Why Is New Jersey Seeking To Protect Interracial Marriage When It’s Not Under Threat?

Not since the rumors of Bigfoot or the Jersey Devil has there been such fearmongering in the Garden State.

AP
Mildred Loving and her husband Richard P. Loving in 1965. Their challenge to Virginia's interracial marriage ban led to a landmark Supreme Court ruling. AP

New Jersey Democrats are acting as if it’s the 1930s and their party is again enforcing its Jim Crow laws. Despite the state never having outlawed interracial marriage, the assembly is moving to protect it against a nonexistent threat from conservatives on the Supreme Court.

This effort is built on the left’s shock at the overturning of Roe v. Wade, which didn’t ban the practice of abortion but returned it to the states to decide. Now, Democrats and aligned special interest groups have seized on the court’s decision to fund-raise and demagogue, casting the 1967 Supreme Court case banning discrimination against interracial couples, Loving v. Virginia, as in mortal peril.

The American Civil Liberties Union claims — below a full-screen ad asking for donations — that “the legal reasoning that Justice Alito used to overturn Roe could be applied to undo Loving v. Virginia, signaling a new threat to interracial marriage as we know it.”

The only signaling, of course, is the virtue signaling, repeating the stunt of President Biden signing the Respect for Marriage Act to defeat this same imaginary enemy in December. It’s as if America didn’t long ago bury the slur of “miscegenation” — like President Lincoln, a Republican — under 4,000 pounds of righteous metaphorical concrete.

A September 2021 Gallup poll found a record 94 percent support intermarriage, with the percentage of white and non-white adults identical, accounting for the margin of error. Mr. Biden makes a fetish of pointing out mixed-race couples in commercials, almost as if it’s atonement for his opposition to integration through busing students, using the dog whistle that it would turn schools into “a racial jungle.”

“If people here think that this legislation was intended to be thought-provoking,” the sponsor of the intermarriage bill in New Jersey’s Assembly, John McKeon, said, “you’re right.”

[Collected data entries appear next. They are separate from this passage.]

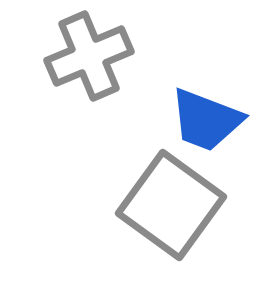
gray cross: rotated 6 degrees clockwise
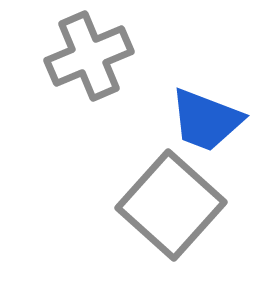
gray square: rotated 6 degrees clockwise
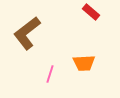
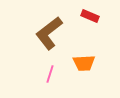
red rectangle: moved 1 px left, 4 px down; rotated 18 degrees counterclockwise
brown L-shape: moved 22 px right
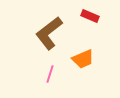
orange trapezoid: moved 1 px left, 4 px up; rotated 20 degrees counterclockwise
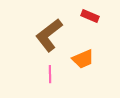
brown L-shape: moved 2 px down
pink line: rotated 18 degrees counterclockwise
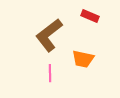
orange trapezoid: rotated 35 degrees clockwise
pink line: moved 1 px up
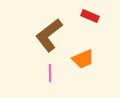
orange trapezoid: rotated 35 degrees counterclockwise
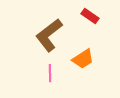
red rectangle: rotated 12 degrees clockwise
orange trapezoid: rotated 10 degrees counterclockwise
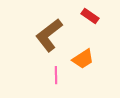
pink line: moved 6 px right, 2 px down
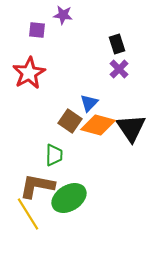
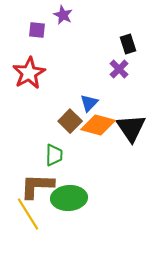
purple star: rotated 18 degrees clockwise
black rectangle: moved 11 px right
brown square: rotated 10 degrees clockwise
brown L-shape: rotated 9 degrees counterclockwise
green ellipse: rotated 28 degrees clockwise
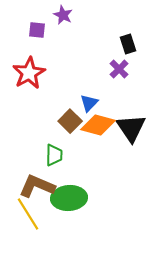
brown L-shape: rotated 21 degrees clockwise
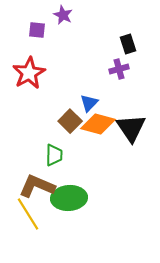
purple cross: rotated 30 degrees clockwise
orange diamond: moved 1 px up
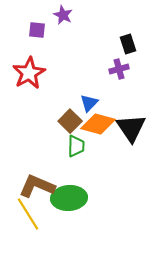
green trapezoid: moved 22 px right, 9 px up
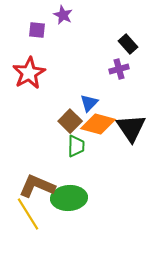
black rectangle: rotated 24 degrees counterclockwise
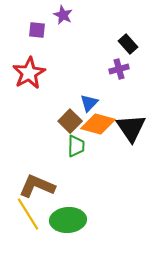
green ellipse: moved 1 px left, 22 px down
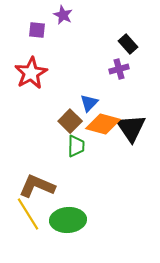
red star: moved 2 px right
orange diamond: moved 5 px right
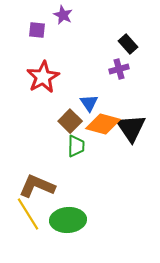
red star: moved 12 px right, 4 px down
blue triangle: rotated 18 degrees counterclockwise
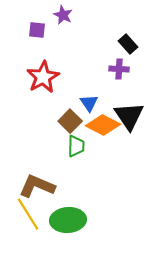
purple cross: rotated 18 degrees clockwise
orange diamond: moved 1 px down; rotated 12 degrees clockwise
black triangle: moved 2 px left, 12 px up
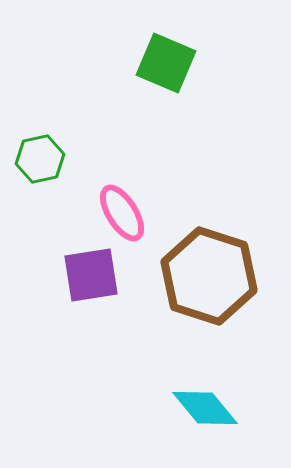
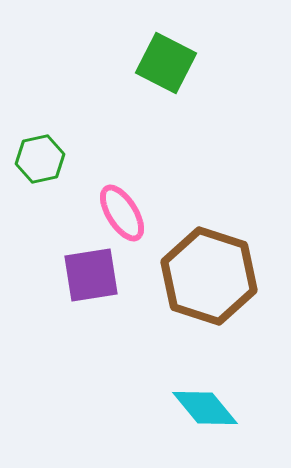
green square: rotated 4 degrees clockwise
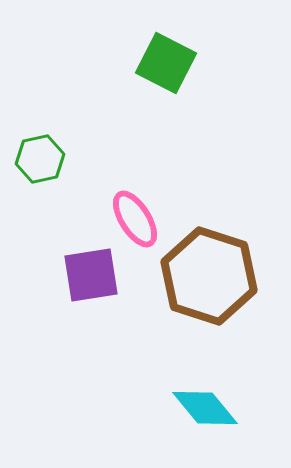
pink ellipse: moved 13 px right, 6 px down
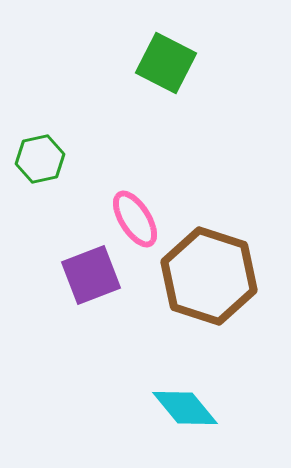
purple square: rotated 12 degrees counterclockwise
cyan diamond: moved 20 px left
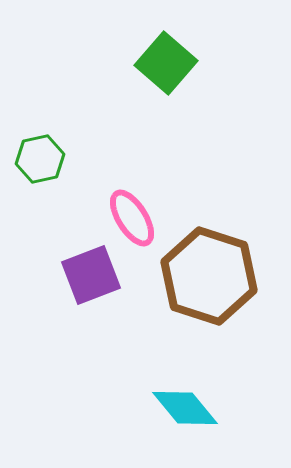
green square: rotated 14 degrees clockwise
pink ellipse: moved 3 px left, 1 px up
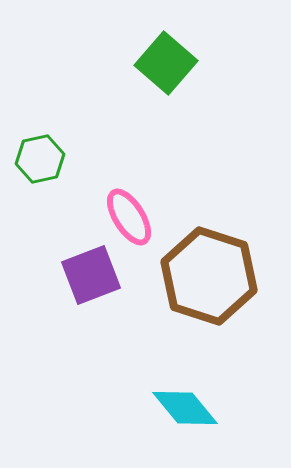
pink ellipse: moved 3 px left, 1 px up
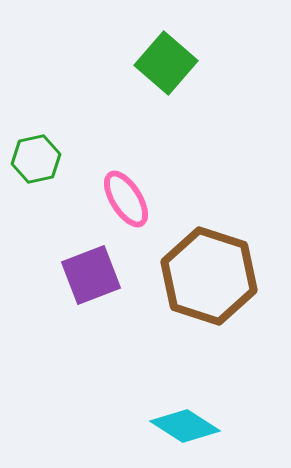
green hexagon: moved 4 px left
pink ellipse: moved 3 px left, 18 px up
cyan diamond: moved 18 px down; rotated 18 degrees counterclockwise
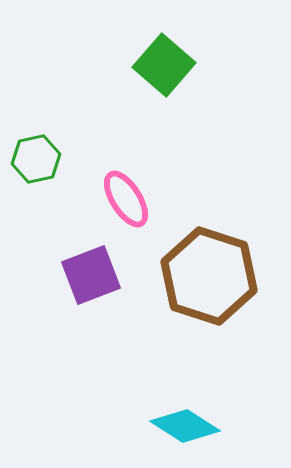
green square: moved 2 px left, 2 px down
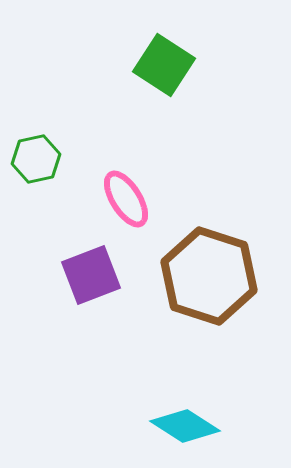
green square: rotated 8 degrees counterclockwise
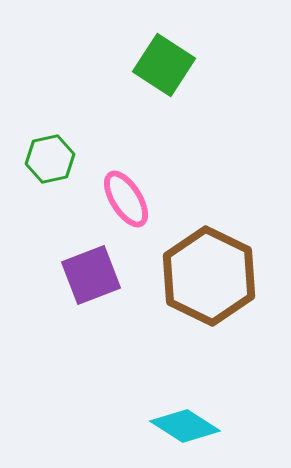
green hexagon: moved 14 px right
brown hexagon: rotated 8 degrees clockwise
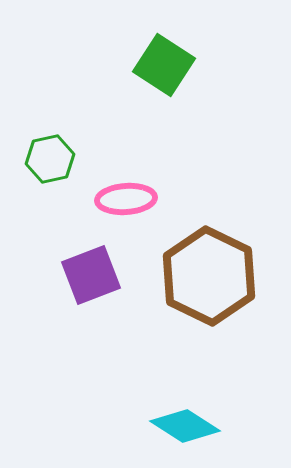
pink ellipse: rotated 62 degrees counterclockwise
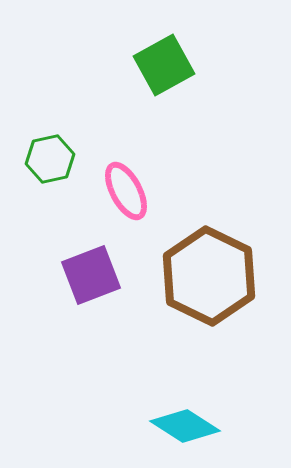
green square: rotated 28 degrees clockwise
pink ellipse: moved 8 px up; rotated 66 degrees clockwise
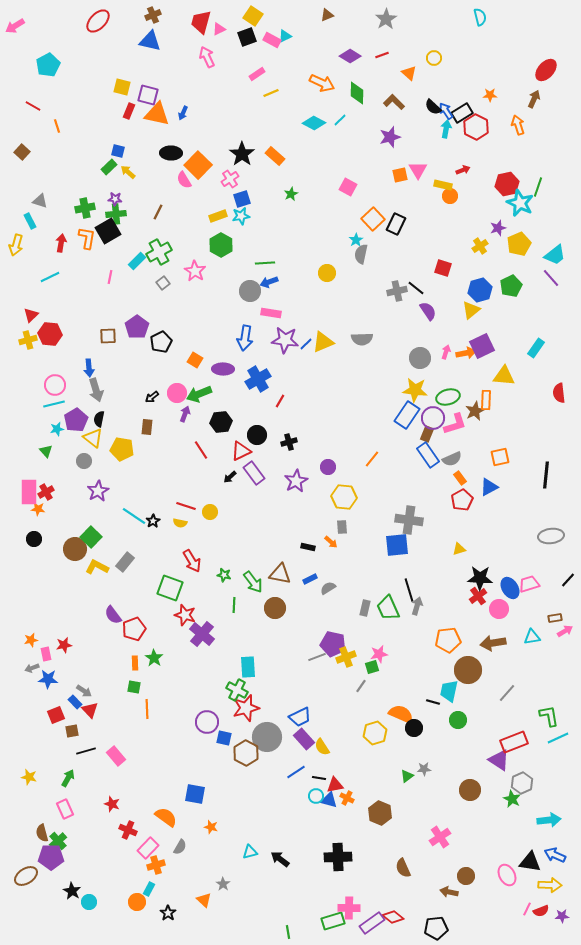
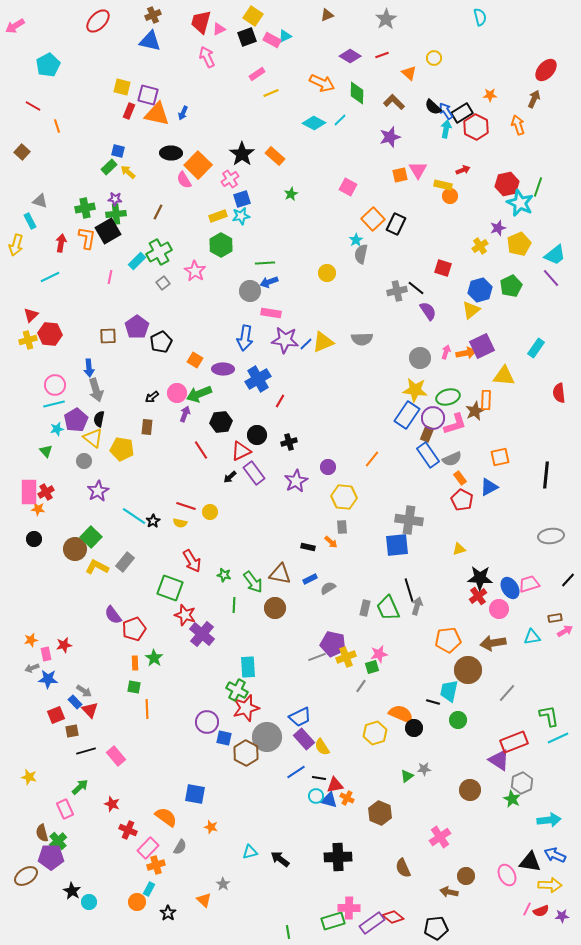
red pentagon at (462, 500): rotated 15 degrees counterclockwise
green arrow at (68, 778): moved 12 px right, 9 px down; rotated 18 degrees clockwise
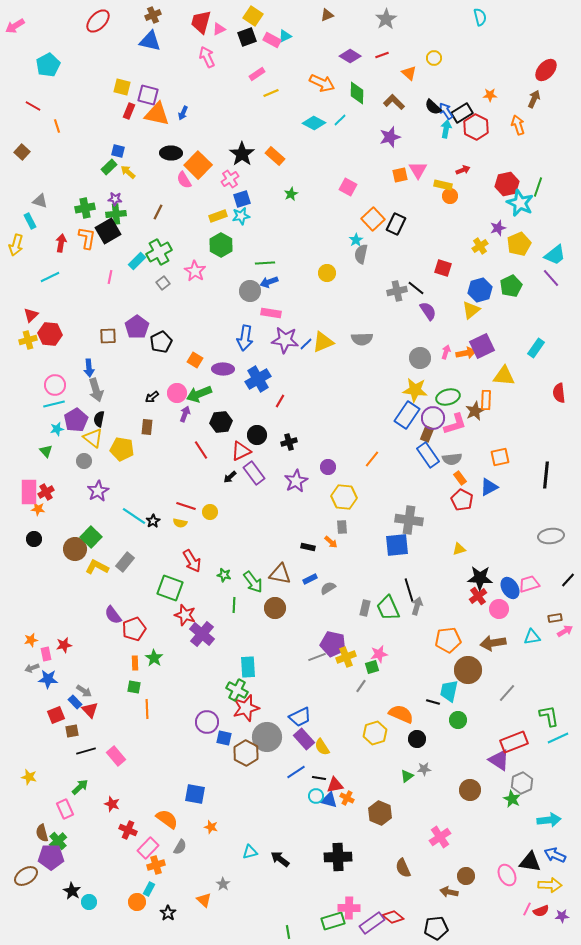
gray semicircle at (452, 459): rotated 18 degrees clockwise
black circle at (414, 728): moved 3 px right, 11 px down
orange semicircle at (166, 817): moved 1 px right, 2 px down
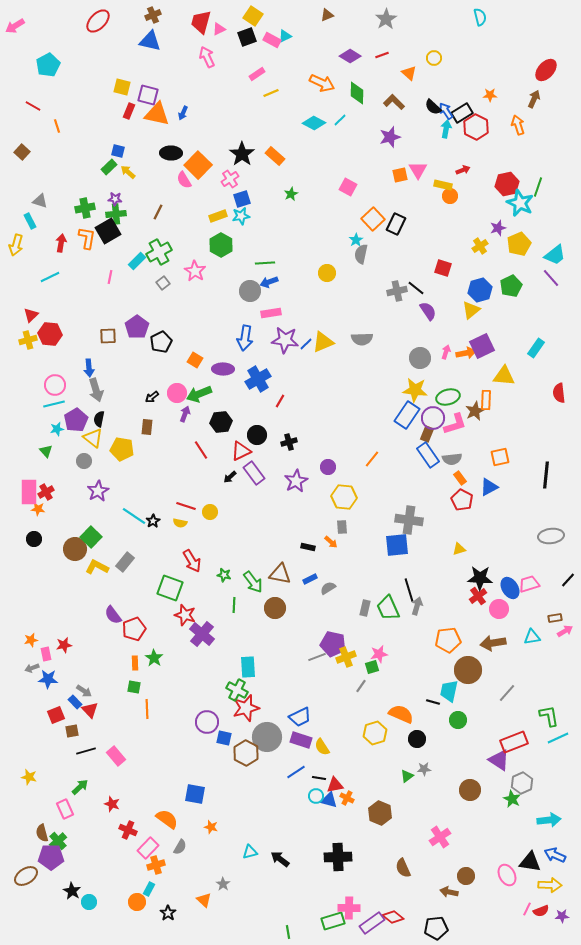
pink rectangle at (271, 313): rotated 18 degrees counterclockwise
purple rectangle at (304, 739): moved 3 px left, 1 px down; rotated 30 degrees counterclockwise
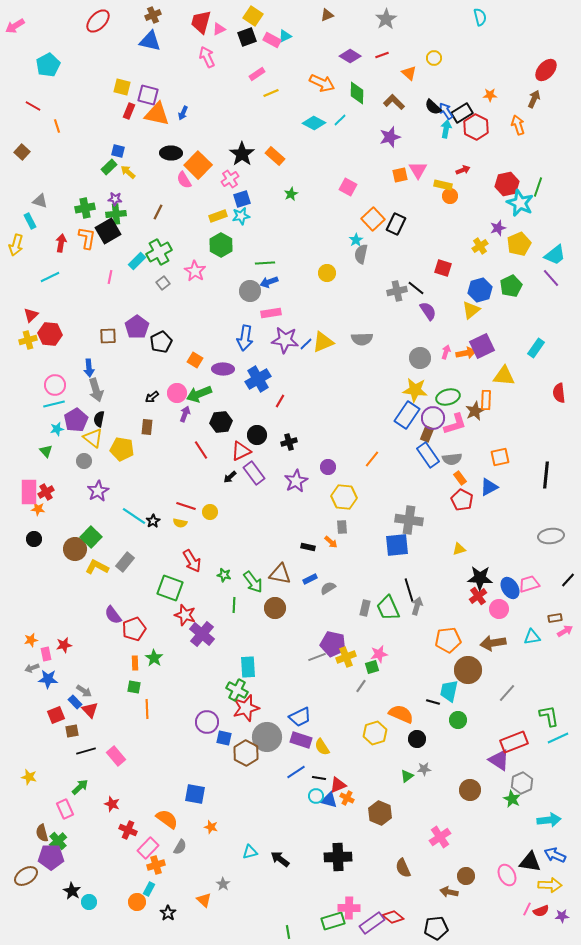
red triangle at (335, 785): moved 3 px right; rotated 12 degrees counterclockwise
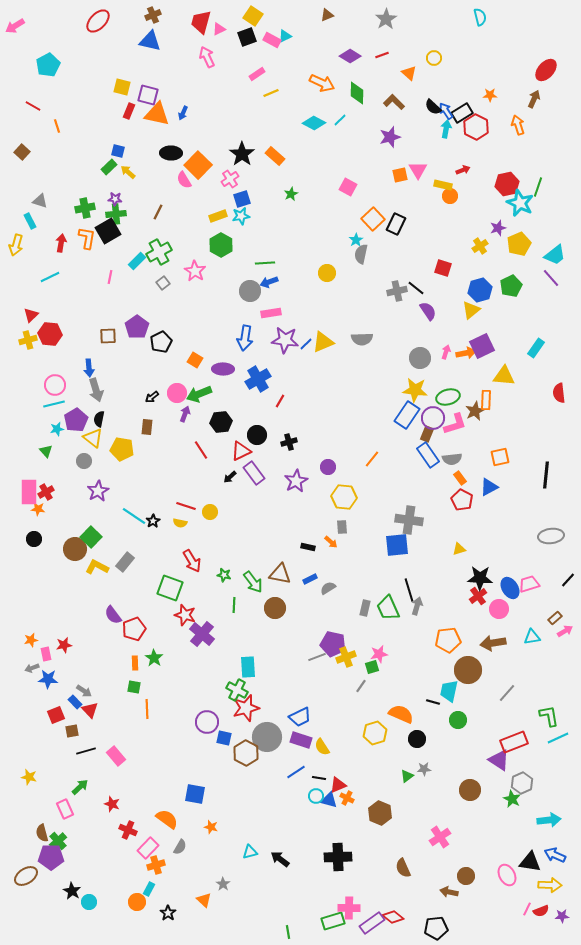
brown rectangle at (555, 618): rotated 32 degrees counterclockwise
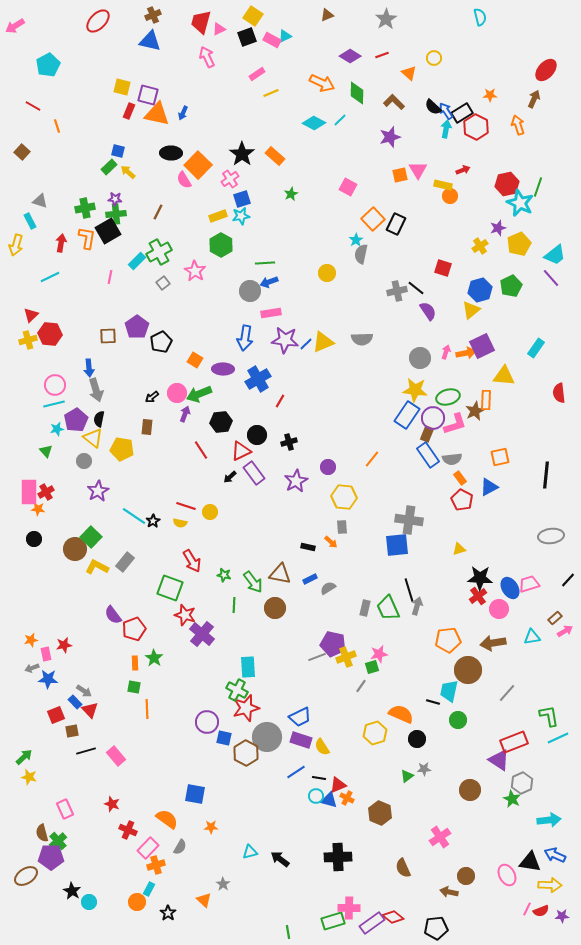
green arrow at (80, 787): moved 56 px left, 30 px up
orange star at (211, 827): rotated 16 degrees counterclockwise
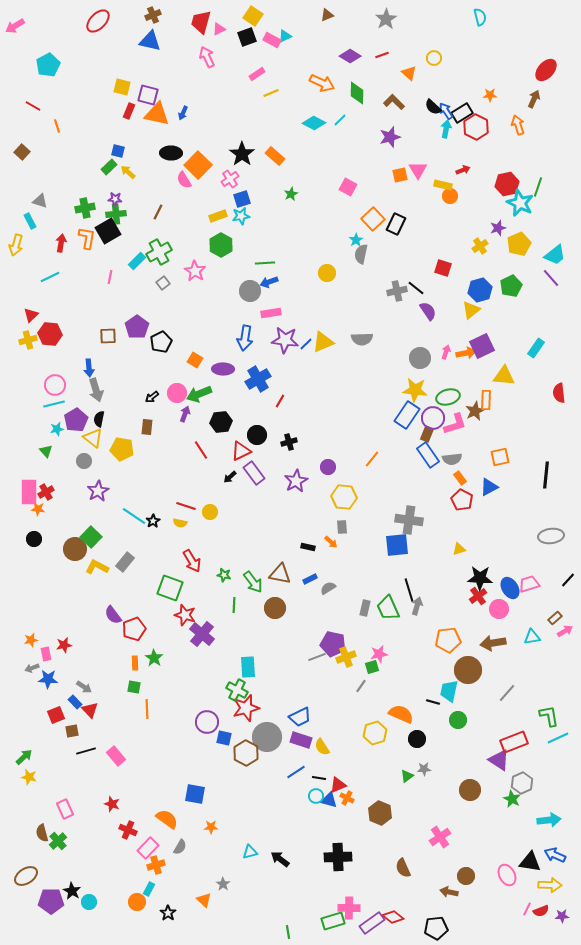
gray arrow at (84, 691): moved 4 px up
purple pentagon at (51, 857): moved 44 px down
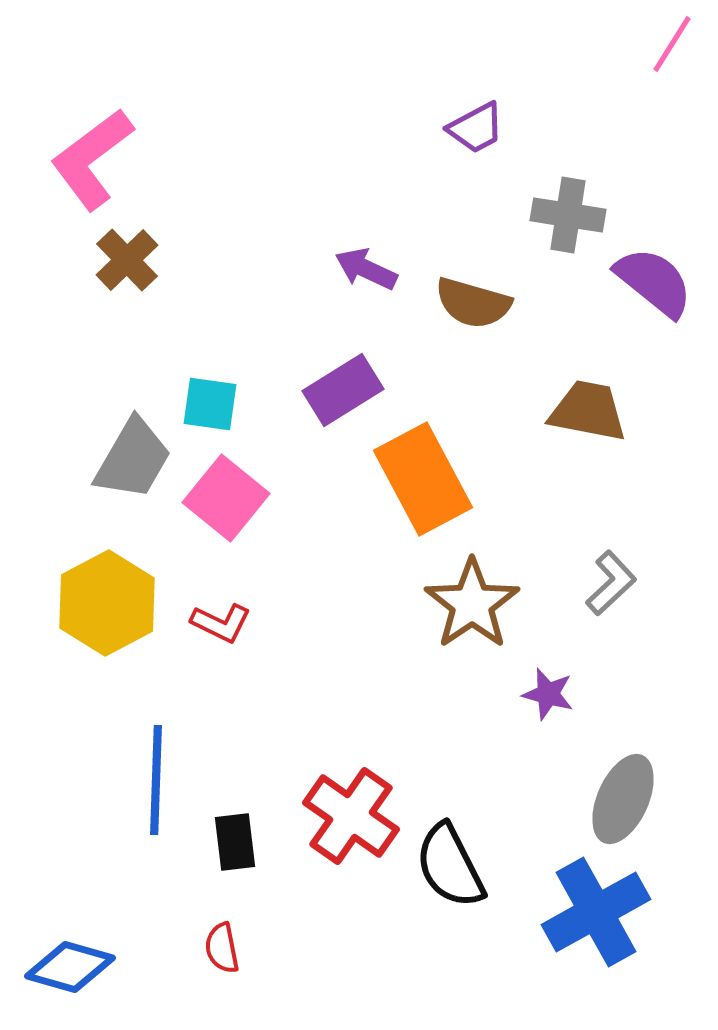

Yet if citizens are pondering any danger, count me as one New Jersey resident who reckons it’s the state’s manifest problems of high taxes, crumbling roads, failing schools, and corruption under Democratic control in Trenton.

Mr. McKeon’s bill is an attempt by the state’s Democrats to cast themselves as standing with the 94 percent against the tiny fringe of all races who say — in the words of those segregationists that Mr. Biden often speaks of with such fondness — “Stick to your own kind.”

It’s unfortunate to have to mention that three of the nine members of the Supreme Court — Justices Clarence Thomas, Sonia Sotomayor, and Ketanji Brown Jackson — married partners of other racial backgrounds, while Chief Justice Roberts adopted two Hispanic children and Justice Amy Coney Barrett two from Haiti. Yet New Jersey Democrats pushing this pointless legislation ignore our blended court, as it would dim the virtue signal.

“However unlikely that the right to an interracial marriage would be threatened in this state,” the chairman of the Assembly’s Judiciary Committee, Raj Mukherji, said, as if it’s not already protected by federal law, “if you agree that such a prohibition would be immoral, what’s the harm in codifying that into state law?”

The harm is digging up the ghosts of yesterday’s Democratic Party, fanning a false fear, and blaming it on the Republicans of today. It’s not just that its divisiveness dashes hopes that Mr. Biden meant it when he promised to unify the country. This bill tells multiracial children — a demographic increasing faster than any other, according to the Census — that their families may be torn asunder at any moment.

Tormenting those kids seems not to trouble the sleep of those Democrats backing the legislation. They’ve introduced the bill and they’ll get the credit, since no Republican will dare vote against the farce, enabling Messrs. Mukherji and McKeon and others to fundraise on having “saved” something that faced no real danger in the first place.

There’s less evidence of a monster out to tear apart multiracial couples and families than there is of Bigfoot’s existence or of the mythical Jersey Devil in the Pine Barrens, but perhaps if Trenton Democrats could convince citizens of their state that those creatures are Republicans, they’d propose a law banning them, too.